Defendidas pelo presidente Jair Bolsonaro, drogas como a hidroxicloroquina e a ivermectina continuam sendo prescritas mesmo após estudos clínicos apontarem que não funcionam para a covid e autoridades de saúde como a Organização Mundial da Saúde (OMS) desaconselharem seu uso.
Embora a prescrição de remédios do chamado kit covid tenha o aval do Conselho Federal de Medicina (CFM), que defende o argumento da autonomia médica, os profissionais podem ser punidos se divulgarem as drogas como garantia de cura ou se o tratamento causar efeitos colaterais aos pacientes.
Ao menos quatro conselhos regionais de Medicina (CRMs) já investigam casos do tipo, segundo levantamento feito pelo Estadão com os 27 conselhos, que são os órgãos responsáveis por fiscalizar o exercício da profissão nos Estados.
Três deles informaram o número total de sindicâncias abertas. São Paulo investiga 25 casos. No Rio Grande do Sul, são dez registros. Na Bahia, outras oito. Ao menos em dois casos (em São Paulo e na Bahia), os médicos investigados já sofreram uma interdição cautelar - ou seja, tiveram a licença para exercer a medicina suspensa temporariamente.
No Rio Grande do Sul, quatro dos casos investigados tornaram-se públicos: dois referem-se a médicos que usaram a nebulização com cloroquina. Os episódios ocorreram nos municípios de Camaquã e Alecrim.
Um terceiro caso é de um profissional de São Gabriel que divulgou vídeo no qual apresentava a droga flutamida, normalmente receitada para o tratamento do câncer de próstata, como cura da covid. O quarto procedimento também investiga um médico que vem publicando em suas redes sociais supostos protocolos de "tratamento precoce".
O conselho do Paraná também afirmou apurar possíveis irregularidades na indicação de falsos tratamentos, mas não informou o número total de procedimentos instaurados até agora. O órgão disse que não há sindicâncias abertas de casos em que o tratamento prescrito tenha causado danos, mas que apura possíveis infrações na publicidade médica de terapias para a covid. Outros cinco CRMs (Alagoas, Espírito Santo, Goiás, Rio de Janeiro e Tocantins) disseram não ter nenhuma sindicância aberta sobre o tema.
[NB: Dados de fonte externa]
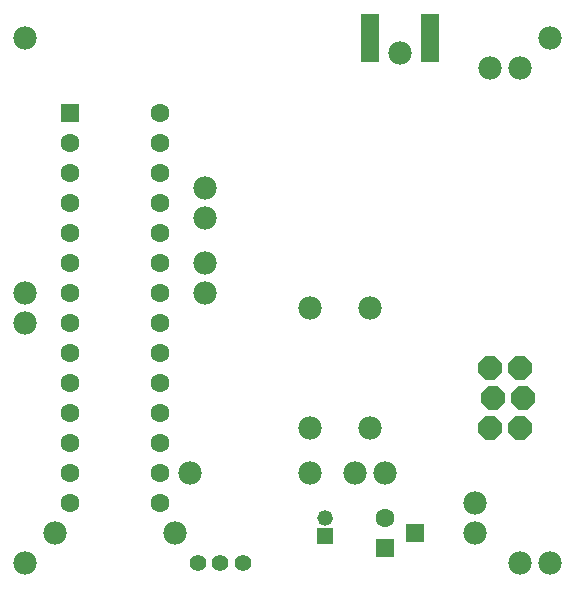
<source format=gbs>
G75*
G70*
%OFA0B0*%
%FSLAX24Y24*%
%IPPOS*%
%LPD*%
%AMOC8*
5,1,8,0,0,1.08239X$1,22.5*
%
%ADD10C,0.0555*%
%ADD11OC8,0.0780*%
%ADD12R,0.0640X0.1640*%
%ADD13C,0.0780*%
%ADD14R,0.0630X0.0630*%
%ADD15C,0.0630*%
%ADD16R,0.0520X0.0520*%
%ADD17C,0.0520*%
D10*
X007430Y002180D03*
X008180Y002180D03*
X008930Y002180D03*
D11*
X017180Y006680D03*
X017280Y007680D03*
X018280Y007680D03*
X018180Y006680D03*
X018180Y008680D03*
X017180Y008680D03*
D12*
X015180Y019680D03*
X013180Y019680D03*
D13*
X001680Y002180D03*
X002680Y003180D03*
X006680Y003180D03*
X007180Y005180D03*
X011180Y005180D03*
X011180Y006680D03*
X012680Y005180D03*
X013680Y005180D03*
X013180Y006680D03*
X016680Y004180D03*
X016680Y003180D03*
X018180Y002180D03*
X019180Y002180D03*
X013180Y010680D03*
X011180Y010680D03*
X007680Y011180D03*
X007680Y012180D03*
X007680Y013680D03*
X007680Y014680D03*
X001680Y011180D03*
X001680Y010180D03*
X001680Y019680D03*
X014180Y019180D03*
X017180Y018680D03*
X018180Y018680D03*
X019180Y019680D03*
D14*
X003180Y017180D03*
X014680Y003180D03*
X013680Y002680D03*
D15*
X013680Y003680D03*
X006180Y004180D03*
X006180Y005180D03*
X006180Y006180D03*
X006180Y007180D03*
X006180Y008180D03*
X006180Y009180D03*
X006180Y010180D03*
X006180Y011180D03*
X006180Y012180D03*
X006180Y013180D03*
X006180Y014180D03*
X006180Y015180D03*
X006180Y016180D03*
X006180Y017180D03*
X003180Y016180D03*
X003180Y015180D03*
X003180Y014180D03*
X003180Y013180D03*
X003180Y012180D03*
X003180Y011180D03*
X003180Y010180D03*
X003180Y009180D03*
X003180Y008180D03*
X003180Y007180D03*
X003180Y006180D03*
X003180Y005180D03*
X003180Y004180D03*
D16*
X011680Y003090D03*
D17*
X011680Y003680D03*
M02*

</source>
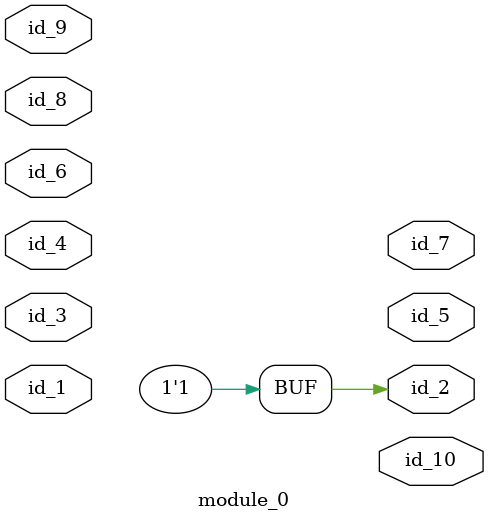
<source format=v>
module module_0 (
    id_1,
    id_2,
    id_3,
    id_4,
    id_5,
    id_6,
    id_7,
    id_8,
    id_9,
    id_10
);
  output wire id_10;
  inout wire id_9;
  inout wire id_8;
  output wire id_7;
  inout wire id_6;
  output wire id_5;
  inout wire id_4;
  input wire id_3;
  output wire id_2;
  input wire id_1;
  assign id_2 = 1;
  wire id_11;
  assign id_9 = id_9;
  wire id_12;
  wire id_13;
endmodule
module module_1;
  assign id_1 = id_1;
  module_0 modCall_1 (
      id_1,
      id_1,
      id_1,
      id_1,
      id_1,
      id_1,
      id_1,
      id_1,
      id_1,
      id_1
  );
  wire id_2;
endmodule

</source>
Os demais conselhos não responderam.
O número de possíveis infrações cometidas pode ser ainda maior uma vez que, entre os médicos adeptos do chamado "tratamento precoce", há inúmeras postagens apresentando a terapia como cura garantida - o que é vetado pelo CFM.
Segundo Edoardo Vattimo, coordenador de Comunicação do Conselho Regional de Medicina paulista, a maioria das sindicâncias abertas por ele tem como alvo médicos que fizeram propagandas indevidas do suposto tratamento precoce contra a covid. "A prescrição desses remédios não leva a sindicância porque o parecer do CFM diz que isso é permitido. O que a gente investiga são situações em que são feitas promessas de resultados, garantia de cura, sensacionalismo", explica ele.
Há também casos mais raros como o de uma médica que foi proibida temporariamente de exercer a Medicina por estar prescrevendo um suposto soro que curava a covid. A interdição dura até que o caso seja investigado e julgado pelo conselho.
Vattimo explica que a fase de sindicância é o período de investigação preliminar e de coleta dos depoimentos de todas as partes envolvidas. Só depois dessa apuração é que o conselho decide se arquiva a denúncia ou se a transforma em um processo ético disciplinar, que pode levar a punições. Essas podem variar de uma advertência à cassação do registro do médico.